Good God! Every man who either was a Westcott or had some familial connection to them must be in the study. Plus Bertie. In addition to those who had been at the breakfast meeting, there were Colin, Lord Hodges; Molenor’s sons, Boris and Peter Wayne; Dorchester’s son, Bertrand Lamarr; and Dirkson’s son, Adrian Sawyer. All of them grim faced.
“They are packed and ready to leave,” Gabriel told them after nodding his greeting to the group.
“My men on the morning shift are keeping a close eye,” Netherby said. “No actual movement yet.”
“He has been thoroughly humiliated,” Hodges said. “And masterful choreography there, may I add, Lyndale. But he has probably concluded that it is unlikely he is facing imminent arrest. He is not likely to be convicted upon a thirteen-year-old rape charge, after all. As Elizabeth pointed out to me last night, it rarely happens. Enough doubt will be cast by any defense lawyer worth his salt to suggest that the encounter was consensual or that the woman lied about the identity of her assailant. As to murder, well, all the evidence is purely circumstantial. Unfortunately. There were no witnesses.”
“Proving Lyndale innocent is the easy part,” Dorchester said in full agreement. “Proving Rochford guilty is virtually impossible. Even his false claim to have seen Lyndale commit the murder can be explained by the fact that he was observing from a distance and was simply mistaken. His urging of Lyndale to flee can be explained by familial fondness.”
“We know what cannot be done, Marcel,” Lord Molenor said. “But what can be?”

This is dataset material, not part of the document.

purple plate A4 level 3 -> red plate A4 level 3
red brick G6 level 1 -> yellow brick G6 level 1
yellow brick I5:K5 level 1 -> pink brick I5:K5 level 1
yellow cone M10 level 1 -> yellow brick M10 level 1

“He cannot be allowed to go completely free,” Dirkson said. “Even though he would probably die of disappointment and live in abject misery until then. The whole business cries out for some sort of justice.”

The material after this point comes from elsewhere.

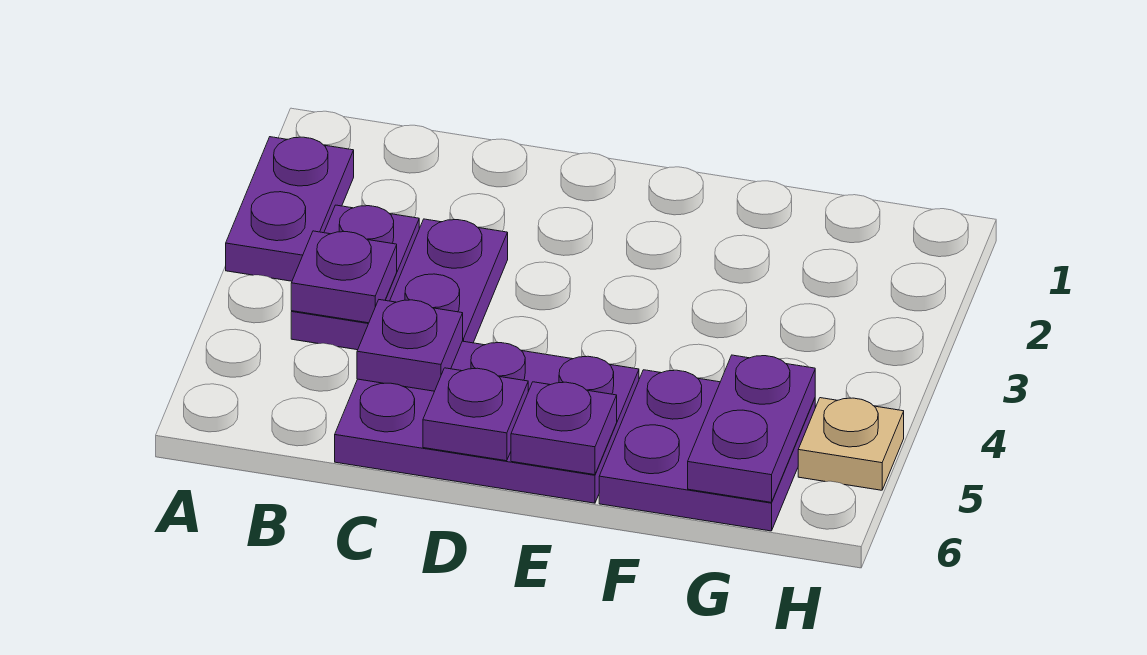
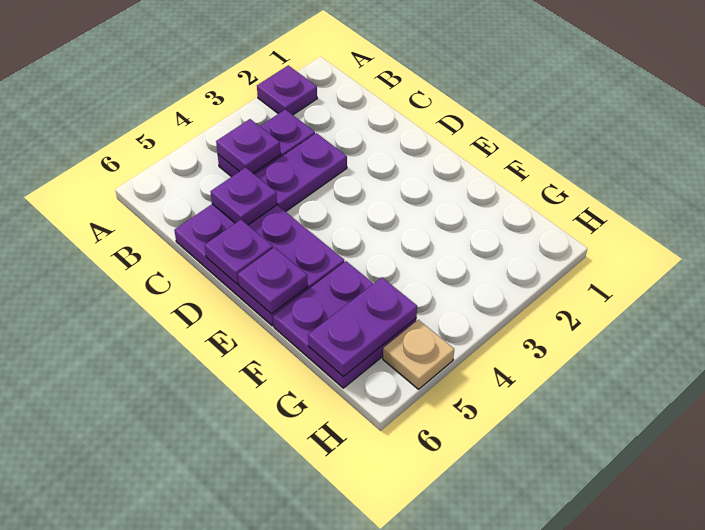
purple plate A2:A3 level 1 -> purple plate A2 level 1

“I plan to beat the stuffing out of him,” Gabriel said. “For what he was about to do to Mary Beck. For what he has already done to a number of the faithful servants at Brierley. For what he did to Penelope Clark. For what he did to Orson Ginsberg.”
“And for what he did to you,” Bertrand Lamarr added.

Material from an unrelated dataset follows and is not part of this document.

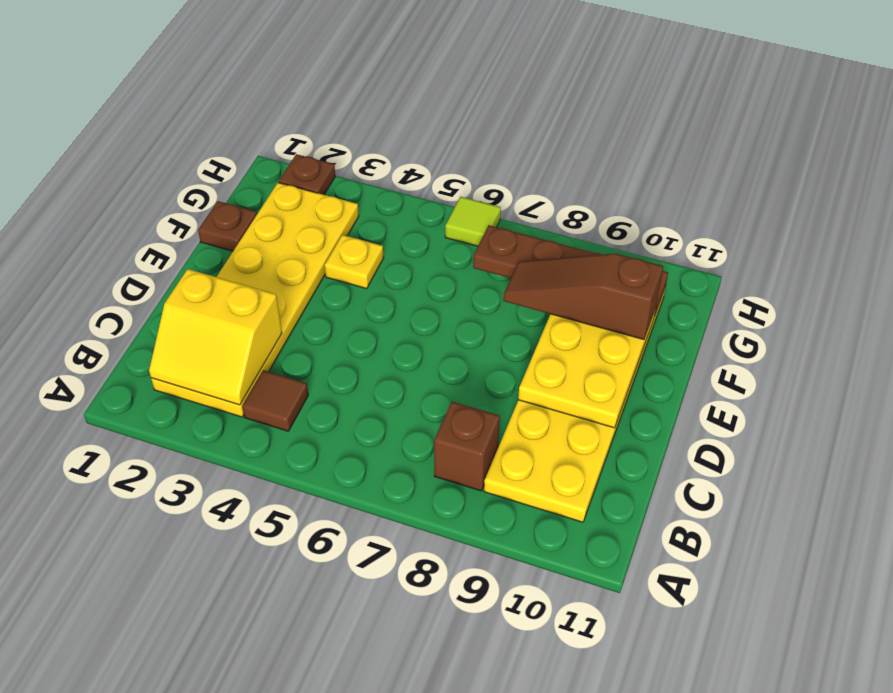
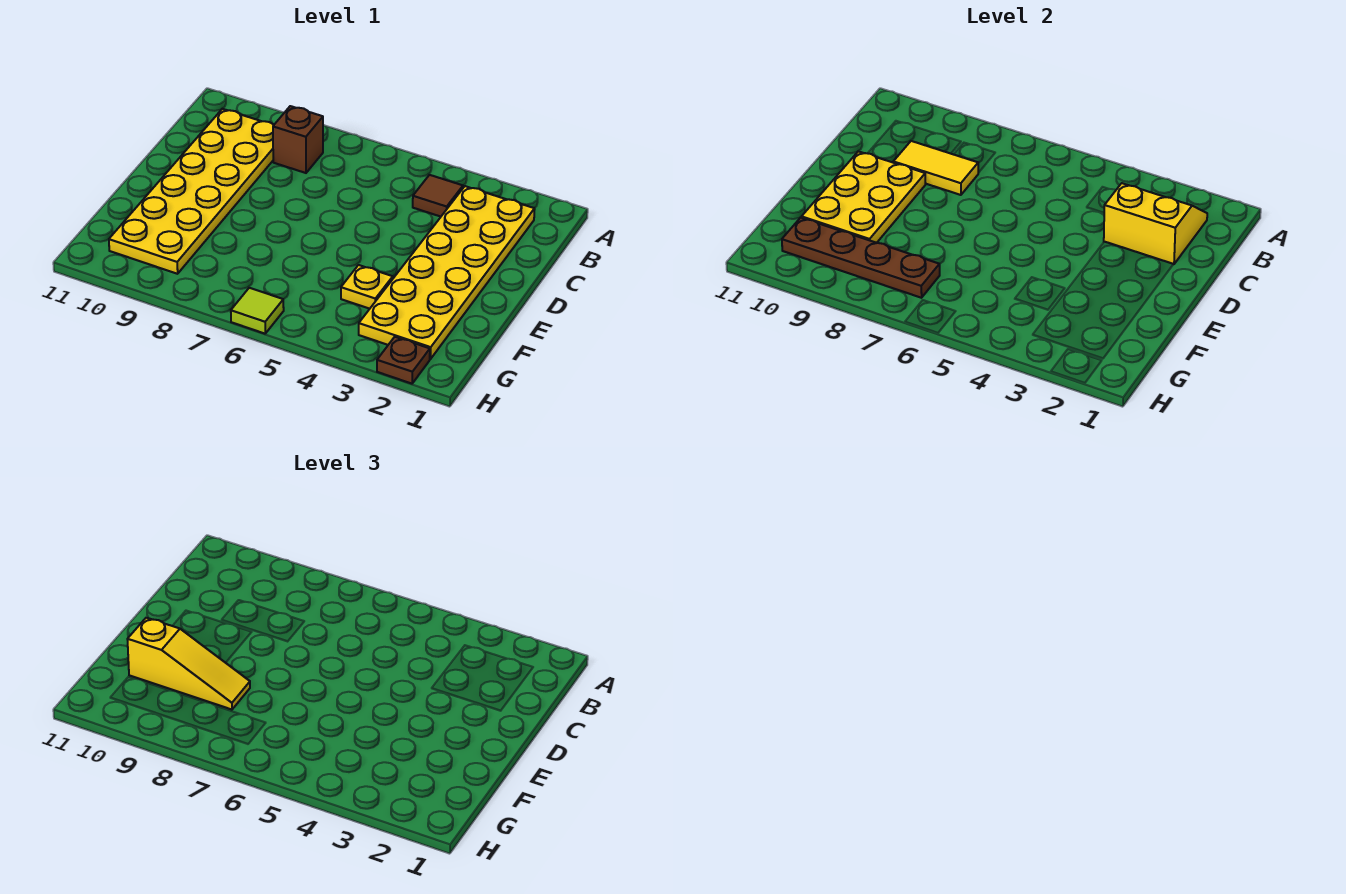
none -> yellow tile C8:C9 level 2
brown plate F1 level 1 -> none
brown slope F8:F10 level 3 top 10 -> yellow slope F8:F10 level 3 top 10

“And for what he did to me.”
“How?” Riverdale asked. “You have an idea, Lyndale?”
“Yes,” Gabriel said. “I would have written a note before leaving the hotel, but I wanted to get out of there before Jessica recovered sufficiently to . . . complicate matters. Perhaps I may write it here, Netherby. I will invite him to meet me in Hyde Park today, this afternoon, to discuss how we will proceed from here. I will inform him that I and my wife’s relatives are seriously considering having him arrested for rape and murder and attempted murder—of me. I will invite him to come and tell me why we ought not to do that. I will imply that I am willing to let him go unmolested if he can come to some sort of agreement with me—to keep out of my sight for the rest of his life, perhaps.”
There was a brief silence.
“Weak,” Hodges said. “He will know perfectly well that no solid case can be made against him.”
“But there may be enough doubt there,” Riverdale said, “to make him nervous.”
“I will emphasize,” Gabriel said, “that there are to be no weapons, that it is not a duel to which I am challenging him.”
“If he believes that,” Boris Wayne said, “he has feathers for brains.”
“There will be no weapons,” Gabriel said, “except my fists.”
“He would still be an idiot,” Peter Wayne said, looking him up and down. “If I were in his shoes, I would bring some weapon. Probably a gun.”
“So would I,” his father agreed. “He has every motive to get rid of you, Lyndale, if he possibly can.”
“I will not be going alone, though,” Gabriel said. “If one or more of you can be persuaded to go with me, that is. There would be too many witnesses. He would not dare risk being taken up for a hanging offense.”
“But what if he does?” Boris Wayne asked.
“I believe,” the Marquess of Dorchester said, “there must be more of us with you than will be apparent to the eye.”
“Slinking in the bushes?” Hodges asked. “Armed to the teeth, Marcel?”
“There is to be no shooting,” Gabriel said. “There are to be no deaths. No violence except what I plan to mete out with my fists—and what he may choose to return with his.”
“That is the ideal,” Riverdale said. “Sometimes, however, reality is different. Shall we agree that there will be no unprovoked shooting?”